Exercise →
Please retype every record exactly as it appears, omitting the pictures.

Saved entries:
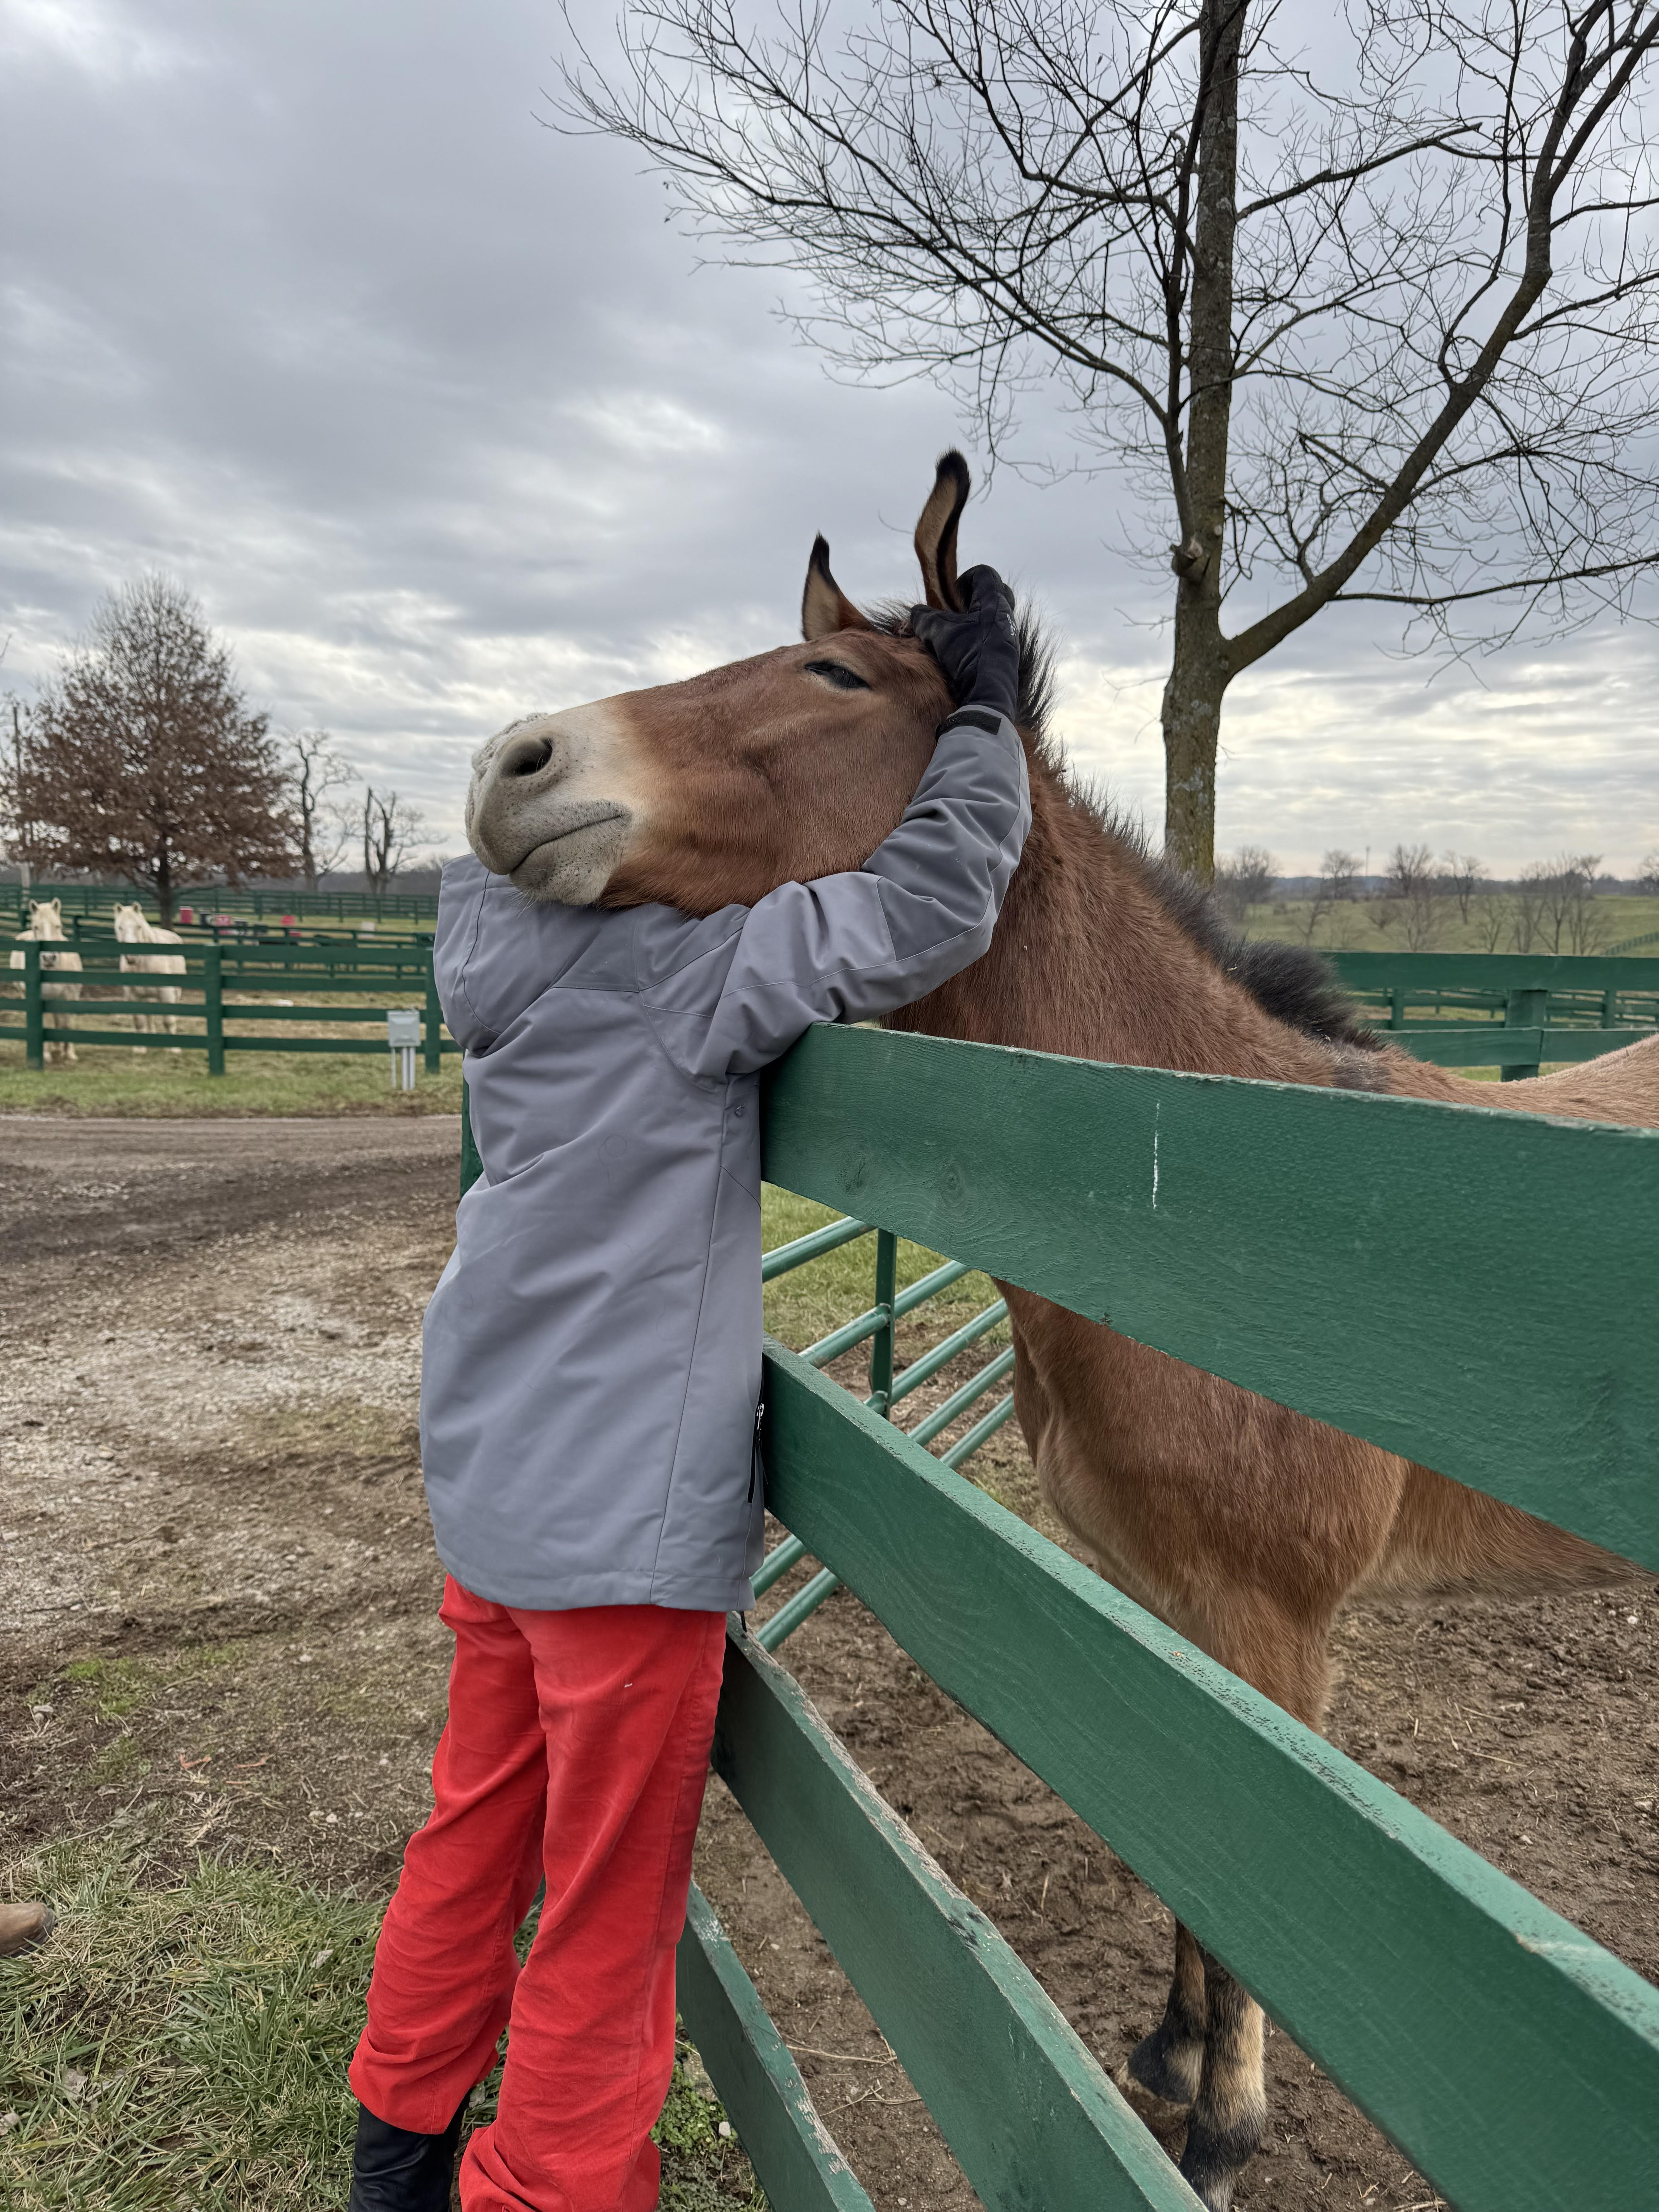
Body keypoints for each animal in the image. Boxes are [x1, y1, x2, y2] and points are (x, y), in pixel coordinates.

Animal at [7, 902, 84, 1066]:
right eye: (36, 927)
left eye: (58, 926)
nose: (49, 958)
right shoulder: (45, 999)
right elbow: (48, 1024)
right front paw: (48, 1055)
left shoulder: (71, 997)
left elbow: (68, 1024)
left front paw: (70, 1054)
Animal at [111, 893, 184, 1048]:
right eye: (120, 928)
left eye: (139, 927)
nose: (131, 957)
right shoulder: (133, 996)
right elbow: (139, 1022)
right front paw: (140, 1049)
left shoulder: (166, 993)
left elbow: (168, 1020)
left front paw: (174, 1049)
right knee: (149, 1017)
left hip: (176, 992)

Answer section →
Body keypoints for each animal in the image. Boxes are [x1, y1, x2, y2] and points are (x, y), in pixel coordinates.

Animal at [7, 902, 84, 1066]:
right eye: (36, 927)
left eye: (58, 926)
nose: (49, 958)
right shoulder: (45, 999)
right elbow: (48, 1024)
right front paw: (48, 1055)
left shoulder: (71, 997)
left elbow: (68, 1024)
left front paw: (70, 1054)
Animal at [111, 893, 184, 1048]:
right eye: (120, 928)
left eye: (139, 927)
nose: (131, 957)
right shoulder: (133, 996)
right elbow: (139, 1022)
right front paw: (140, 1049)
left shoulder: (166, 993)
left elbow: (168, 1020)
left front paw: (174, 1049)
right knee: (149, 1017)
left hip: (176, 992)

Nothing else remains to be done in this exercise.